Uber, Lyft, and Sidecar want to be exempt. On the surface, there's no reason for them to be exempt, so you have to analyze it tribally. They allow rez bookings by smart phone, and the drivers are much more likely to be white. Seattle's "progressive" yuppies are generally quite racist, and have smart phones.

Then there's the franchise issue. If you allow unlimited entry, especially by gypsy cabs but even by licensed drivers, you'll drive down wages. Seattle's "progressive" yuppies like that, because they really don't care about working people, the $15/hour crap notwithstanding. (The yuppies are okay with that because they don't like fast food anyway, and if those workers lose their jobs, well, who cares?)

The ultimate issue with unlimited entry is that you'll have less service available at off times if the streets are flooded at peak times, which is what will happen without entry barriers. Do Seattle yuppie "progressives" care about that? Probably not, but who can say?


Posted Sat, Dec 14, 3:24 p.m. Inappropriate

Most Über Drives are white? actually the only one I see in my neighborhood is not white but so what? most exterminators are white too. OK, I made that up but does that mean they should be investigated? the thought mode where all businesses need to be regulated should be given a periodic test. Try Uber, Lyft and Sidecar for awhile, see if customers are happy or disappointed. I don't think the cab companies are overpaid but having a system where more than one rider can take advantage of a car's route and direction could have some real benefits, both economic and environmental.


Posted Sat, Dec 14, 5:17 p.m. Inappropriate

You're assuming yap yap is able to make rational arguments rather than just make things up. Rarely. If you point out later that he has accused Seattle "progressives" (whatever that means) of being racist, he will snarl and yap and deny it.


Posted Sat, Dec 14, 8:15 p.m. Inappropriate

I see that our resident "progressive" pomeranian is back. Yes, of COURSE the Seattle "progressives" are racist. It's a major reason why they want to replace the incumbent cab drivers with others of a paler complexion. Not that they'll ever admit it. Seattle "progressives" never admit anything.
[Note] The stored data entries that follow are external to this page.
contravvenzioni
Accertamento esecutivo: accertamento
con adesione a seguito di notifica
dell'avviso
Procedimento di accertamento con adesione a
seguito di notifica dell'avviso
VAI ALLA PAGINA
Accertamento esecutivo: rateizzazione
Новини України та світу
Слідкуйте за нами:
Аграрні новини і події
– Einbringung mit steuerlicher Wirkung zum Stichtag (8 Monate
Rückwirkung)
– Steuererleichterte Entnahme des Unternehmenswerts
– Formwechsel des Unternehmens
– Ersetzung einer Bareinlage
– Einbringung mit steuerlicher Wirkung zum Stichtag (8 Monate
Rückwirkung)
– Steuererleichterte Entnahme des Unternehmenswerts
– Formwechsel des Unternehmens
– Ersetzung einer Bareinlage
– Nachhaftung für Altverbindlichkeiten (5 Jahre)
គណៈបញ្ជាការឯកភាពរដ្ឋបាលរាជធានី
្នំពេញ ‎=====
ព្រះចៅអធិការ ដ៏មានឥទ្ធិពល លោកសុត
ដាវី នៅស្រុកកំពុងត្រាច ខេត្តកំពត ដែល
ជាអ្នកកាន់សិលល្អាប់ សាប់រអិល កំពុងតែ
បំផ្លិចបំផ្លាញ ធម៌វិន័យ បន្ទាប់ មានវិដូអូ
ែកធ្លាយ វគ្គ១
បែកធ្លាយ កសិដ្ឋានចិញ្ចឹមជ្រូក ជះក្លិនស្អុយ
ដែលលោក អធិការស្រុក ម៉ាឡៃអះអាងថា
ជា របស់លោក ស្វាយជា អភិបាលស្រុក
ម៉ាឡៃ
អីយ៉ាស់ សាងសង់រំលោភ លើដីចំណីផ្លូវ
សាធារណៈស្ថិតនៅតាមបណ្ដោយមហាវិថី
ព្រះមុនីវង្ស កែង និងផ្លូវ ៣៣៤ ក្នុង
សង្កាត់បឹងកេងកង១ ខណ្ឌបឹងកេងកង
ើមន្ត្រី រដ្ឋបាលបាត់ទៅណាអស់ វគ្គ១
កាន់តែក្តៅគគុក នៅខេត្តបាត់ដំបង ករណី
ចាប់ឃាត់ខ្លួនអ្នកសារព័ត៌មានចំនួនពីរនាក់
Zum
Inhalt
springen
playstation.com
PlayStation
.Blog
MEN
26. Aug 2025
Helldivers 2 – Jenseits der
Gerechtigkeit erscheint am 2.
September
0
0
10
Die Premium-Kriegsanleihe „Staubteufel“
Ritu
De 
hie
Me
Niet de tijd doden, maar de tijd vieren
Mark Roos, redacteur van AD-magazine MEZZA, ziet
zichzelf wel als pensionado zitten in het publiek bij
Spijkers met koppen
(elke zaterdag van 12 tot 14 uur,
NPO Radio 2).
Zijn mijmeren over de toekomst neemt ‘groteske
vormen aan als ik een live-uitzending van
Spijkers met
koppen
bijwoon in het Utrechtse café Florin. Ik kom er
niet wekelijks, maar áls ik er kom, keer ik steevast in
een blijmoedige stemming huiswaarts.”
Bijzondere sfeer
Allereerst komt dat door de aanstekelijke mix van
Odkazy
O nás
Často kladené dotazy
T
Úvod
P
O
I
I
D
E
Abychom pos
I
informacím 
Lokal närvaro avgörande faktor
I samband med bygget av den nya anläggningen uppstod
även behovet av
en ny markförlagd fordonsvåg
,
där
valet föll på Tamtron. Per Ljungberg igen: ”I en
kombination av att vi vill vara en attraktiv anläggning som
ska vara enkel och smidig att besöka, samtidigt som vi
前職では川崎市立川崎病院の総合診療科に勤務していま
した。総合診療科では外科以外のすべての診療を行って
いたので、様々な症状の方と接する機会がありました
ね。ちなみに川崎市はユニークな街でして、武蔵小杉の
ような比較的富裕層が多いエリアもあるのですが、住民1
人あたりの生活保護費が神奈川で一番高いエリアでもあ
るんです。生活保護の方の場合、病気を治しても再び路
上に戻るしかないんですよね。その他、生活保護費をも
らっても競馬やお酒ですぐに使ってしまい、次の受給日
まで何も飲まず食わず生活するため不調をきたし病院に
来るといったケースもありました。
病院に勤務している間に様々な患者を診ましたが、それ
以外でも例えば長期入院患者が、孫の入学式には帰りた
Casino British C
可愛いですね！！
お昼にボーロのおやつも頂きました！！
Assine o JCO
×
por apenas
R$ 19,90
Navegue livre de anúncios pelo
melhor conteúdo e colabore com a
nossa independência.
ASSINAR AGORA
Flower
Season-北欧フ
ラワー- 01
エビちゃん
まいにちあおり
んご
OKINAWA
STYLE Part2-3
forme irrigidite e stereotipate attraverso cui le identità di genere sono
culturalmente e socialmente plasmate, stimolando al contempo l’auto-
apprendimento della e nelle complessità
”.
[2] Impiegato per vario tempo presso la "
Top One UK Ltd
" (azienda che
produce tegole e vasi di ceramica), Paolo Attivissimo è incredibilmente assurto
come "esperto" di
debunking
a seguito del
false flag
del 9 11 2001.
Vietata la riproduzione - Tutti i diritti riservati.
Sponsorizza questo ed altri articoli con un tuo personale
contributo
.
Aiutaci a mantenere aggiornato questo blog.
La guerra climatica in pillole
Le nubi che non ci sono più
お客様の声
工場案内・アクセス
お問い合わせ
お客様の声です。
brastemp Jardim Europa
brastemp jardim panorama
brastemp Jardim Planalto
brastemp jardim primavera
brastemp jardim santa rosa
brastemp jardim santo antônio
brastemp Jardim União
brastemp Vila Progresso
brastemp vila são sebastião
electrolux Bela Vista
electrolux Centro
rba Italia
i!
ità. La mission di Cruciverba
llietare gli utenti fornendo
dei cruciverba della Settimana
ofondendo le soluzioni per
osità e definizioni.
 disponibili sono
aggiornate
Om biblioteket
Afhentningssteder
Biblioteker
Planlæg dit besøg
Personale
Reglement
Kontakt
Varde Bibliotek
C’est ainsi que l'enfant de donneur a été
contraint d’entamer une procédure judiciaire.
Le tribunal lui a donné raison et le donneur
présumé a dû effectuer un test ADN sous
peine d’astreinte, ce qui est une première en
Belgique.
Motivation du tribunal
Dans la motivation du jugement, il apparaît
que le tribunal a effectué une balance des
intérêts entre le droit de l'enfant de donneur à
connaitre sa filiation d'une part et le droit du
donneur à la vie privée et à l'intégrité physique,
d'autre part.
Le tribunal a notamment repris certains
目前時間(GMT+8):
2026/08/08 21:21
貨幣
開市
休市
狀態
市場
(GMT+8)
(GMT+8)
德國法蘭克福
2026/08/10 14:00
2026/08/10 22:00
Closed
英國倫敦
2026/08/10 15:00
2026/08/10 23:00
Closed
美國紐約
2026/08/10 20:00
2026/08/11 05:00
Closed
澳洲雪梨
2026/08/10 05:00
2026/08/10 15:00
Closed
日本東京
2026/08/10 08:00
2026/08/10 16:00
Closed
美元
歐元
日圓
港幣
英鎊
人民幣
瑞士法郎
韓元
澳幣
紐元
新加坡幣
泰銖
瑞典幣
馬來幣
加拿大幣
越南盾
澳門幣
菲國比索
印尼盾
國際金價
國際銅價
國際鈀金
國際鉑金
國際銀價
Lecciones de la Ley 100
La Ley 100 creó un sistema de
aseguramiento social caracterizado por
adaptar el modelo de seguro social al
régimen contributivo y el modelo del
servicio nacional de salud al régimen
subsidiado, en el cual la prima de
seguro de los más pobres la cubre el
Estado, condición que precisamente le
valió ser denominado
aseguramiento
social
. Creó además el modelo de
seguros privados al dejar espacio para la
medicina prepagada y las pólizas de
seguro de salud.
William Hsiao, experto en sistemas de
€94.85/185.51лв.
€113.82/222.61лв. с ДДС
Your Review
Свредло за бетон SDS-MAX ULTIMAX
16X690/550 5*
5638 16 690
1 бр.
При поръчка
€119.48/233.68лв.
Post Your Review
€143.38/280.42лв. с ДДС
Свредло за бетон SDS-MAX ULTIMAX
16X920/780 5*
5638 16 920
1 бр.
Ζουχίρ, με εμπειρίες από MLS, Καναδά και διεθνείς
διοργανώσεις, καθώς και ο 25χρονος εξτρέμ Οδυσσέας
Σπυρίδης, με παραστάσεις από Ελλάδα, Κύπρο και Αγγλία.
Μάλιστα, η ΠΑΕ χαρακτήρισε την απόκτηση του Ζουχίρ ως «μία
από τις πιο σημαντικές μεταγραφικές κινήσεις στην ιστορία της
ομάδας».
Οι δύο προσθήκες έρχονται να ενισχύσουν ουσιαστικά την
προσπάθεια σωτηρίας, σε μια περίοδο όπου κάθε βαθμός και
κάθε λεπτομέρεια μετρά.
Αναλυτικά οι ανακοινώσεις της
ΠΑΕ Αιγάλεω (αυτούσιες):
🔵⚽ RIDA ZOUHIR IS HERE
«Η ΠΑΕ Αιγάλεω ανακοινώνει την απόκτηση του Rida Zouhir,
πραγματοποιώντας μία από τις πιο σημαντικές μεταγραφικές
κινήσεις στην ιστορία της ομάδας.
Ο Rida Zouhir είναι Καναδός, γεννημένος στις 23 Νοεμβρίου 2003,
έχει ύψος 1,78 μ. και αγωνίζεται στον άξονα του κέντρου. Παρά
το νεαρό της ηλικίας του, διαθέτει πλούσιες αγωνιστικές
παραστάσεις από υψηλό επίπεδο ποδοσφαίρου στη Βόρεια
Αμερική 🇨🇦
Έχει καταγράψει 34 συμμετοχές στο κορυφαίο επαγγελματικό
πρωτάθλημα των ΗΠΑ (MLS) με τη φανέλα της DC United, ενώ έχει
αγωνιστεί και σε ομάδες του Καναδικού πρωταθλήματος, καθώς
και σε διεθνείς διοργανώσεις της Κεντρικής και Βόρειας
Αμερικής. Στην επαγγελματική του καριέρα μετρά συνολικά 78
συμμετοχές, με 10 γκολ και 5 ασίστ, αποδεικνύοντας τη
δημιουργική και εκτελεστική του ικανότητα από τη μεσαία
Posted Sat, Dec 14, 10:42 p.m. Inappropriate

yap yap


Posted Mon, Dec 16, 4:49 p.m. Inappropriate

"NotFan" should look in the mirror before throwing out charges of racism. You are the one making blanket assumptions to a group of people based on color. The issue here is that you are terribly ignorant of the issues. Have you used Uber? Try it ten times and come back and tell me how many white drivers you see. The reason people use these services is not skin-tone, but the fact the service is better, the cars are cleaner, you can easily use credit cards, and the drivers don't talk on their bluetooth phones the whole time.

And to totally blow away your argument further - when you take your ten Uber rides ask those drivers if they drove taxis before. Must will say yes, and every single one I've talked to says they make MORE money than they did before.

You aren't protecting minorities here I'm afraid. Who are you protecting? Labor unions? At least be honest in your arguement.


Posted Mon, Dec 16, 10:20 p.m. Inappropriate

Nice try, "progressive." You're craftier than your kind used to be.